In MYTHICAL THOUGHT Cassirer defines causality as "the general concept of force" (p. 14).  Cassirer knew that primitive peoples were as aware of causal forces as was Isaac Newton; otherwise, they could hardly have constructed those objects that take advantage of Newtonian forces, such as clubs and boats and pyramids.  However, in addition to their awareness of such forces, Cassirer asserts that primitives also believed in what I would term an "acausal force," though Cassirer's term is "magical efficacy."

"Magical efficacy" almost certainly traces from the "mana" theory of Robert Codrington's book THE MELANESIANS (1891), to which Cassirer refers in other works.  However, in keeping with Cassirer's post-Kantian project, he's concerned with the application of this "efficacy" as a prelude to religion:

"More and more clearly we see the beginnings of a mythological view which assumes a distinct concept, neither of God nor of the psyche and personality, but starts from a still entirely undifferentiated intuition of magical efficacy, of a magical force inherent in things." (p. 16) 

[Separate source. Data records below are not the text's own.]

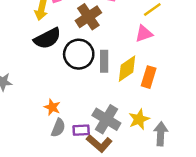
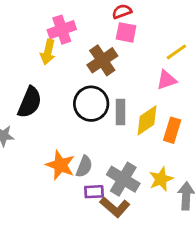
black semicircle: (47, 38) -> (30, 102), moved, turned -40
orange star: (52, 107) -> (60, 165), size x1.5
gray semicircle: (58, 128) -> (84, 167), moved

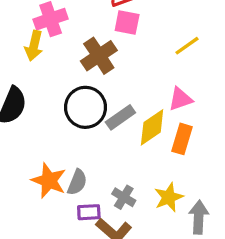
pink triangle: (167, 80) -> (180, 99), moved
gray rectangle: (120, 112) -> (120, 117), turned 55
gray cross: (123, 179) -> (124, 197), size x0.6

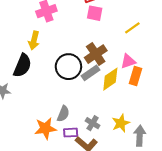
yellow arrow: (34, 46) -> (34, 40), moved
brown cross: (99, 56) -> (96, 54), moved
orange rectangle: (182, 139) -> (135, 76), moved
orange star: (49, 181) -> (45, 128), moved, turned -30

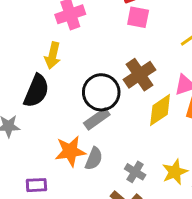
gray rectangle: (90, 73) -> (97, 119), moved
orange star: (45, 128) -> (70, 151), moved
purple rectangle: (71, 133) -> (36, 185), moved

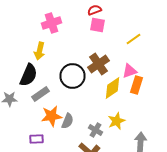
gray rectangle: (97, 119) -> (40, 94), moved
yellow star: (175, 172) -> (116, 121), moved
purple rectangle: (36, 185) -> (36, 139), moved

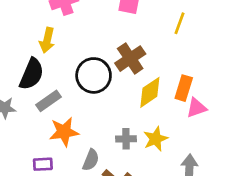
yellow line: (134, 39) -> (180, 23), turned -35
pink triangle: (130, 71) -> (196, 108), moved
gray semicircle: (68, 121) -> (91, 160), moved
gray cross: (96, 130) -> (126, 139), moved, turned -32

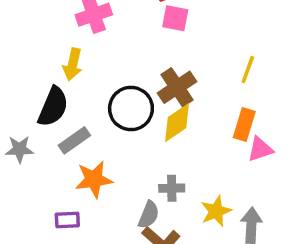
yellow line: (180, 23) -> (248, 70), moved
yellow diamond: (150, 92) -> (177, 123), moved
yellow star: (156, 139) -> (216, 211), moved
gray semicircle: (91, 160) -> (149, 215), moved

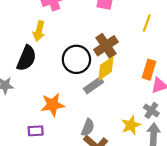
yellow line: (248, 70) -> (147, 23), moved
gray rectangle: (74, 140) -> (93, 85), moved
gray cross: (172, 188) -> (151, 110), moved, turned 35

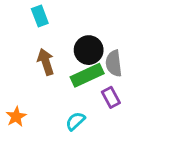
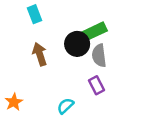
green rectangle: (87, 75) -> (93, 32), moved

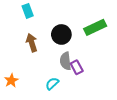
green rectangle: (93, 32) -> (95, 27), moved
gray semicircle: (99, 56) -> (65, 61), moved

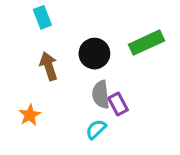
orange star: (11, 80) -> (30, 115), moved
cyan semicircle: (52, 84) -> (96, 129), moved

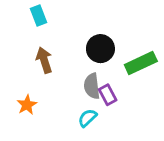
green rectangle: (146, 43) -> (141, 63), moved
black circle: (94, 54) -> (100, 49), moved

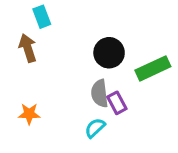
brown arrow: (44, 60) -> (28, 48), moved
orange star: (27, 105) -> (29, 114), turned 30

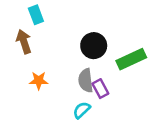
orange star: (29, 114) -> (39, 81), moved

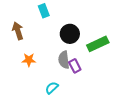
cyan rectangle: (36, 15) -> (44, 11), moved
cyan semicircle: (82, 110) -> (52, 88), moved

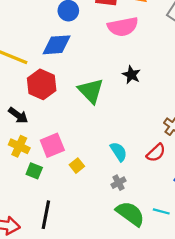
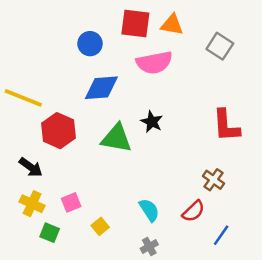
blue diamond: (57, 45) -> (101, 88), moved
black star: (131, 75) -> (152, 122), moved
green triangle: (91, 91) -> (116, 138), turned -36
pink square: (52, 145) -> (71, 202), size x0.7

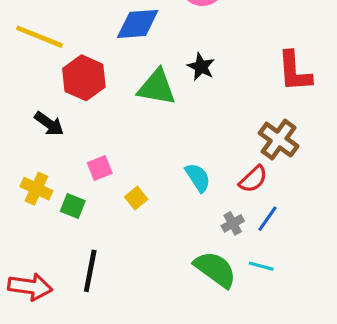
brown cross: (214, 180) -> (279, 140), size x1.4
yellow cross: (32, 204) -> (36, 189), moved
blue line: (221, 235) -> (267, 219), moved
gray cross: (149, 247) -> (233, 223), moved

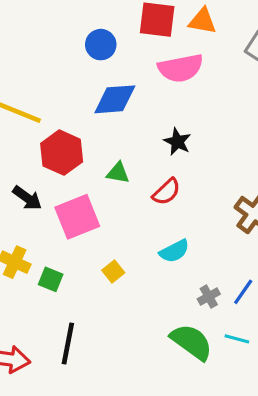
green triangle: (157, 87) -> (118, 173), moved, size x0.6
pink square: (100, 168) -> (77, 217), moved, size x1.8
cyan semicircle: (198, 178) -> (174, 251), turned 96
red semicircle: (253, 179) -> (166, 192), moved

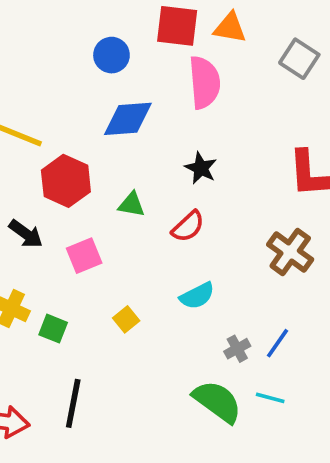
pink semicircle: (181, 68) -> (204, 82), turned -84
pink square: (77, 217) -> (84, 256), size x0.7

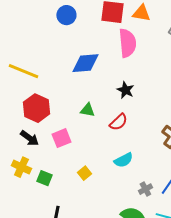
blue circle: (111, 55) -> (66, 15), moved
red hexagon: (66, 181) -> (36, 108), moved
black arrow: (26, 234) -> (29, 138), moved

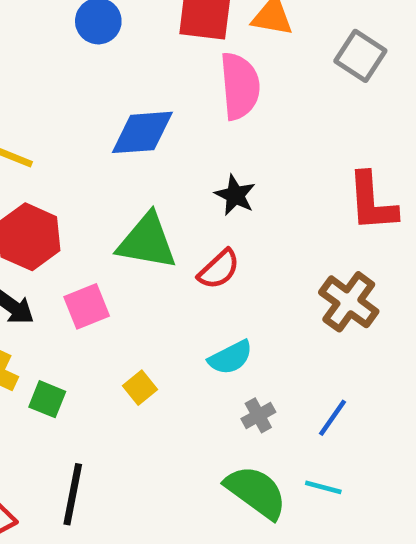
green triangle: (87, 110) -> (147, 241), size x1.8
gray cross: (145, 189) -> (258, 415), moved

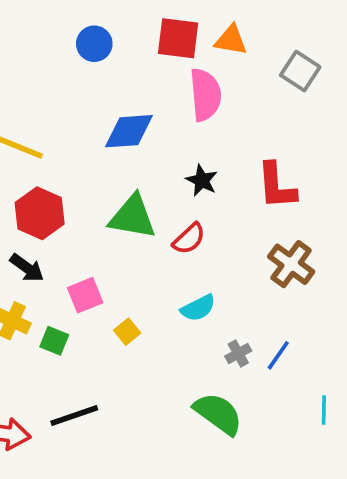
red L-shape: (372, 202) -> (276, 186), moved
pink square: (87, 306) -> (85, 295), moved
gray cross: (258, 415) -> (238, 353), moved
cyan line: (323, 487) -> (324, 410), moved, turned 76
black line: (73, 494) -> (74, 415), turned 60

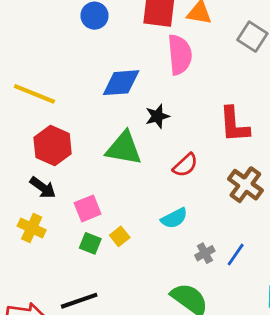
black star: (202, 180) -> (157, 116), moved, turned 30
red semicircle: (189, 239) -> (185, 165), moved
green square: (54, 341) -> (90, 243), moved

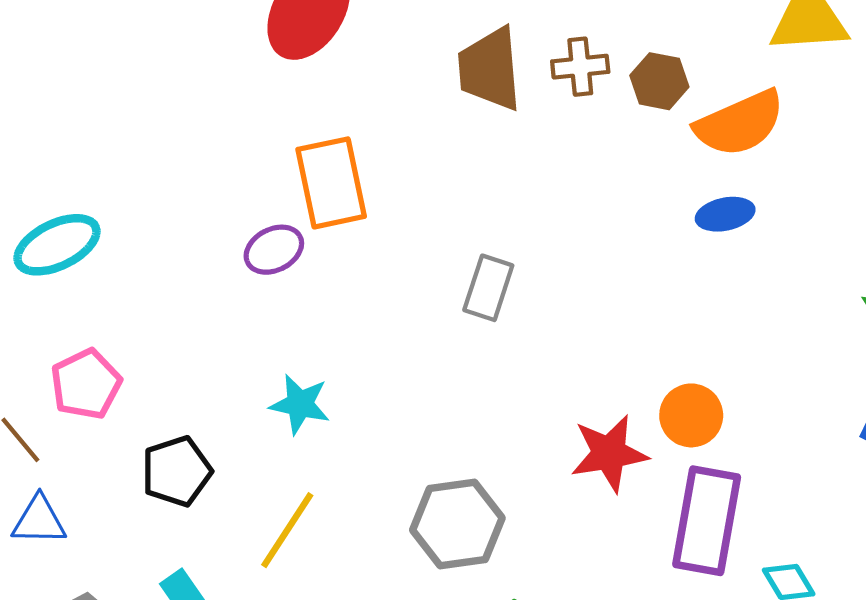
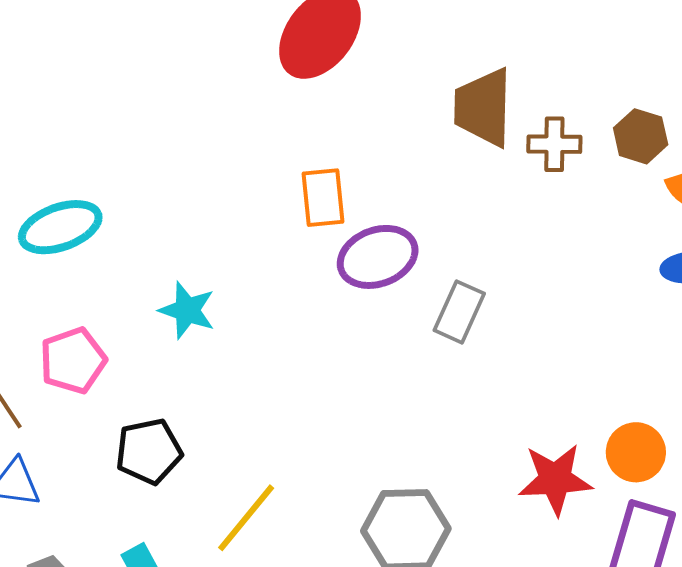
brown cross: (580, 67) -> (554, 144), moved
orange rectangle: (331, 183) -> (323, 198), size x0.7
purple ellipse: (274, 250) -> (378, 257), moved, size x1.4
cyan star: (300, 404) -> (187, 310), moved

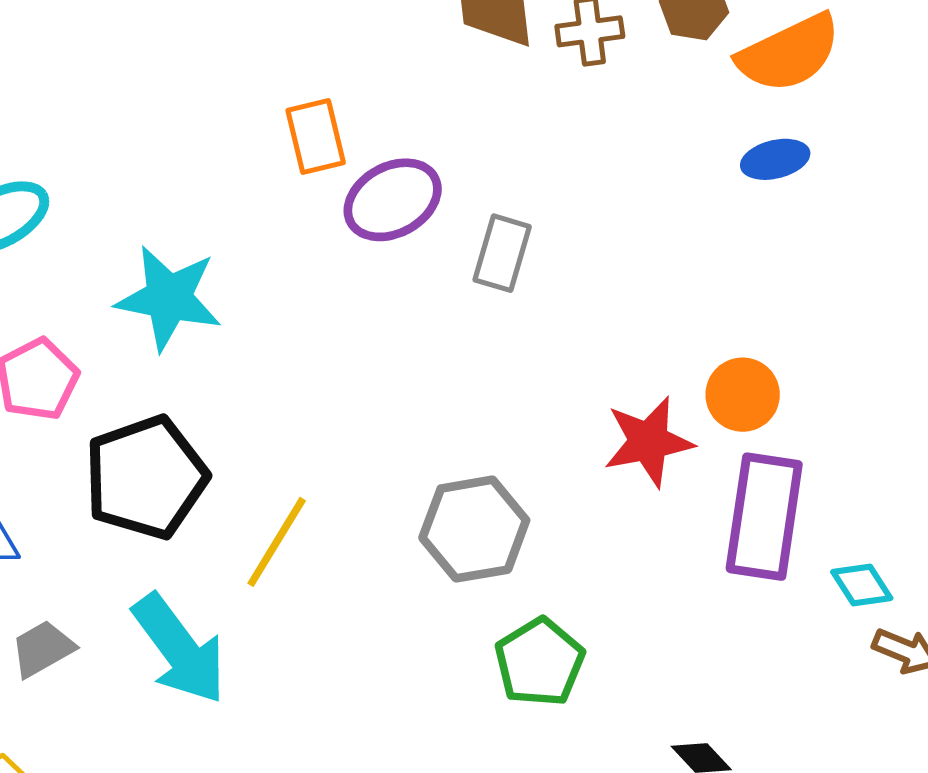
cyan star: (187, 310) -> (169, 298), size x1.5
black pentagon: (149, 451) -> (146, 477), size x1.5

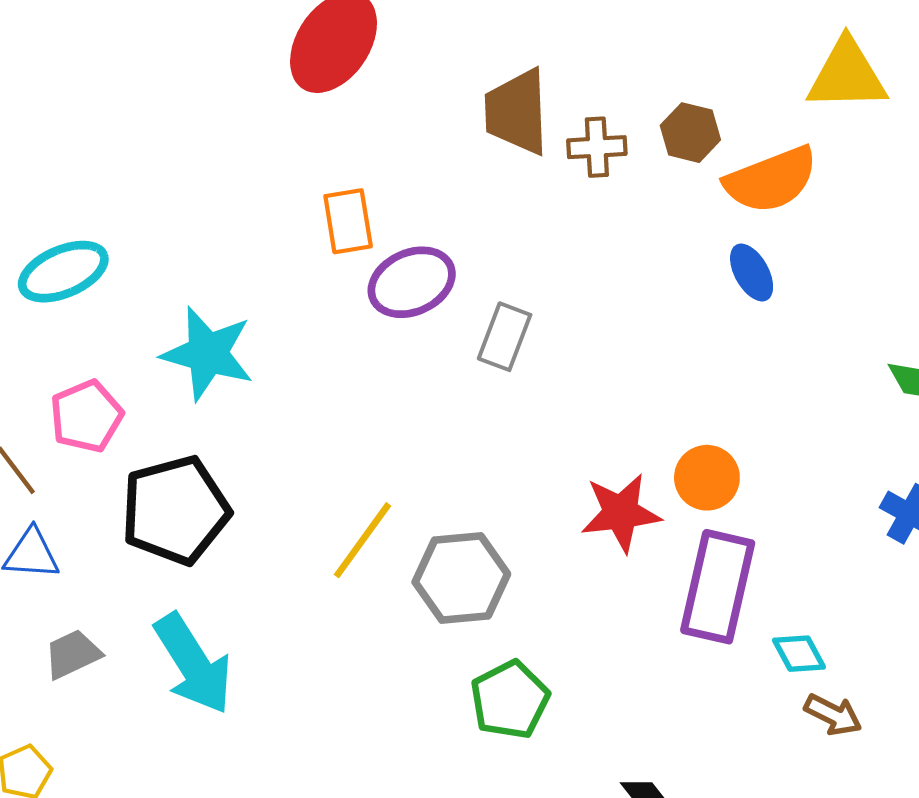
blue ellipse: (775, 159) -> (752, 272), turned 70
yellow line: (277, 542) -> (362, 540), moved

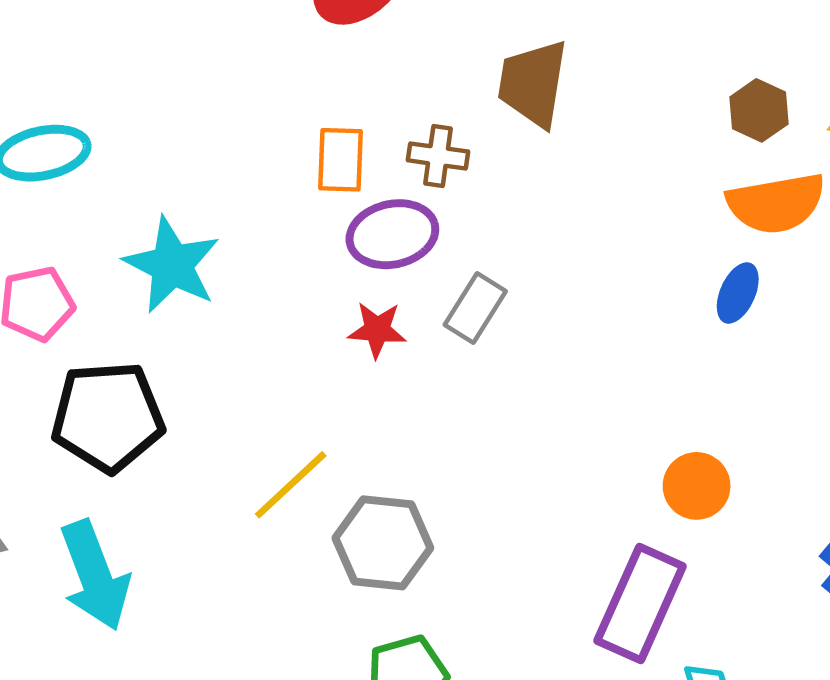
brown hexagon: (690, 133) -> (759, 110), moved
brown cross: (597, 147) -> (438, 156), moved
blue ellipse: (752, 272) -> (738, 293), turned 42
orange circle: (707, 478) -> (697, 486), moved
red star: (621, 513) -> (377, 330), moved, size x0.7

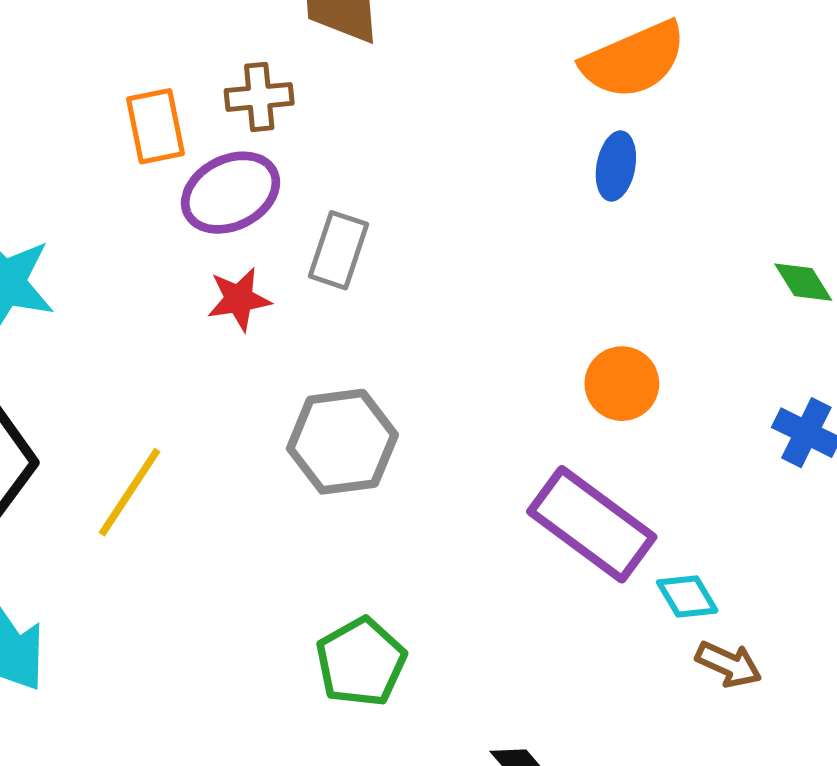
yellow line: (291, 485) -> (130, 492), moved
gray hexagon: (383, 543) -> (342, 442), moved
purple rectangle: (640, 604) -> (592, 524), turned -64

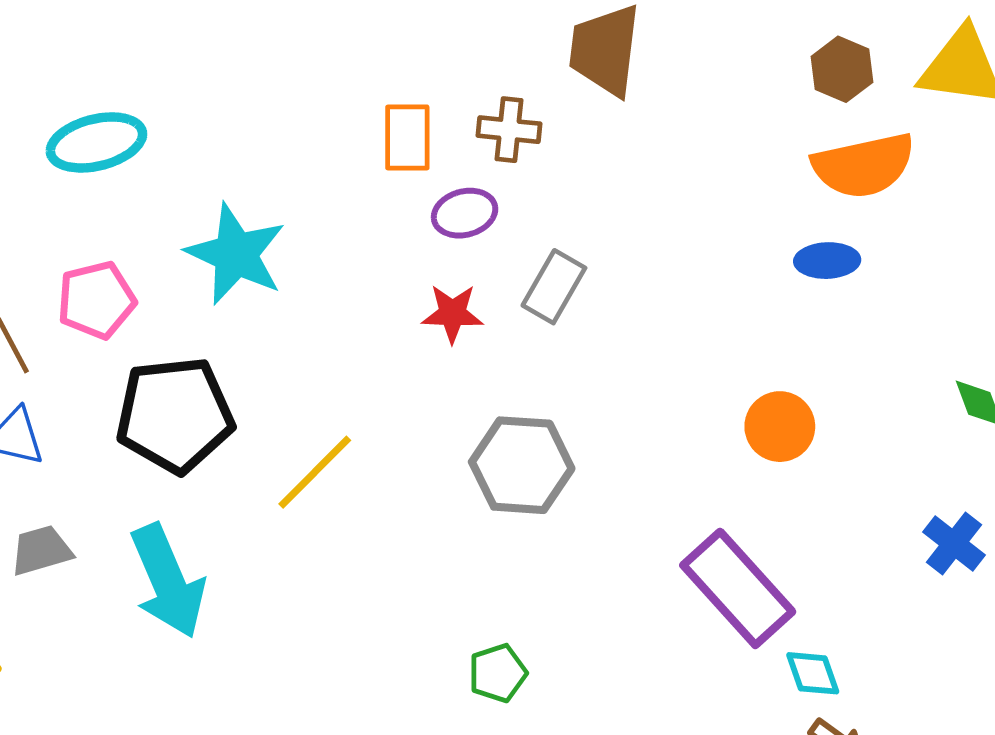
blue ellipse: (616, 166) -> (827, 261), turned 66
purple ellipse: (231, 193) -> (465, 213), size x0.7
orange circle: (622, 384) -> (780, 427), moved
green pentagon: (361, 662) -> (498, 673), size x0.7

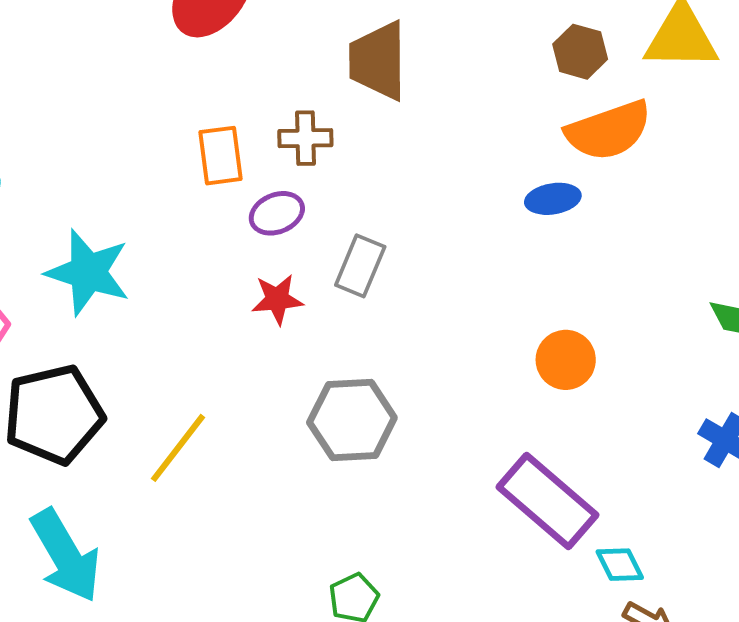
blue ellipse: (827, 261) -> (553, 199), moved

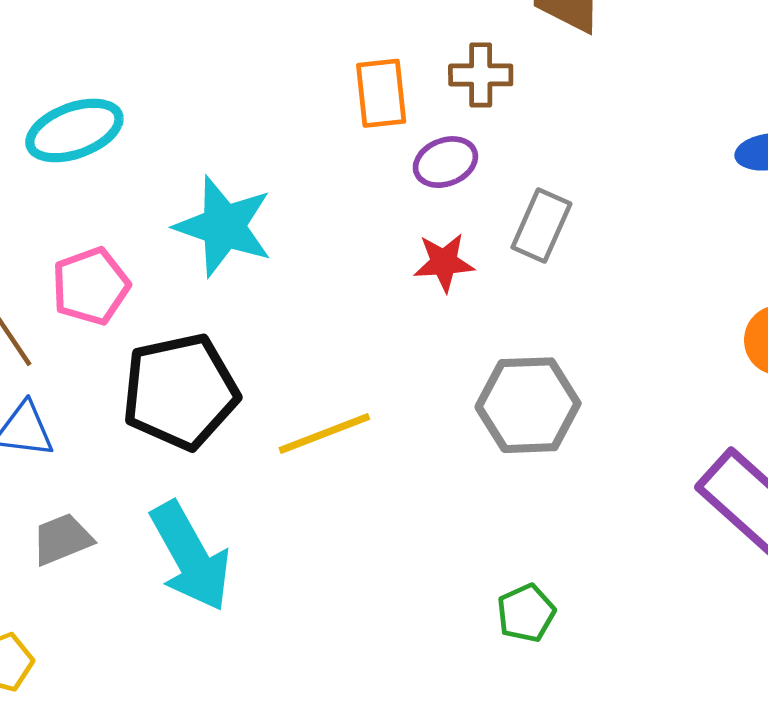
yellow line: (178, 448) -> (324, 433), turned 30

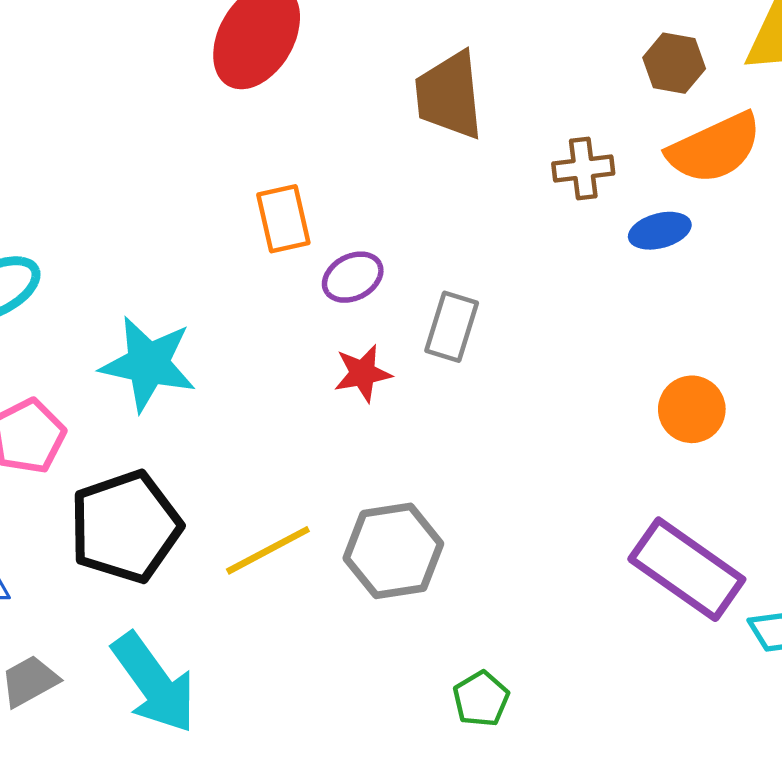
brown cross: (481, 75) -> (583, 169), moved
gray hexagon: (528, 405) -> (393, 551), moved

This force approaches ontology from a different perspective than that of commonplace causal reality, in part because space itself is transformed by internal sensation:

"For myth all difference of spatial aspect involutarily changes into a difference of expressive features, of physiognomic characters.  Thus [myth's] spatial view, in spite of its tendencies toward objective formation, remain bathed in the color of feeling and subjective sensation" (p. 152).

Given that myth "appears closely bound up with the world of efficacy," the two of them together comprise "a translation and transposition of the world of subjective emotions and drives into a sensuous, objective existence."

To be sure, Cassirer does not emphasize that this objectivity is dependent upon its transmission through culture, in contradistiction to scientific law, which science assumes to be true independent of any human opinion on the subject.  But in my view it's only a short step from Cassirer's "expressive features" and "physiognomic characters" to the archetypes of Jung, which, as past essays have demonstrated, provide clues to a phenomenology capable of putting both causal and mythical worlds into their proper perspective.
And in the conclusion to the METAGODZILLA series, I'll go into more detail as to how the antithesis of the causal and the intersubjective throws light on the valuation of different literary phenomenalities.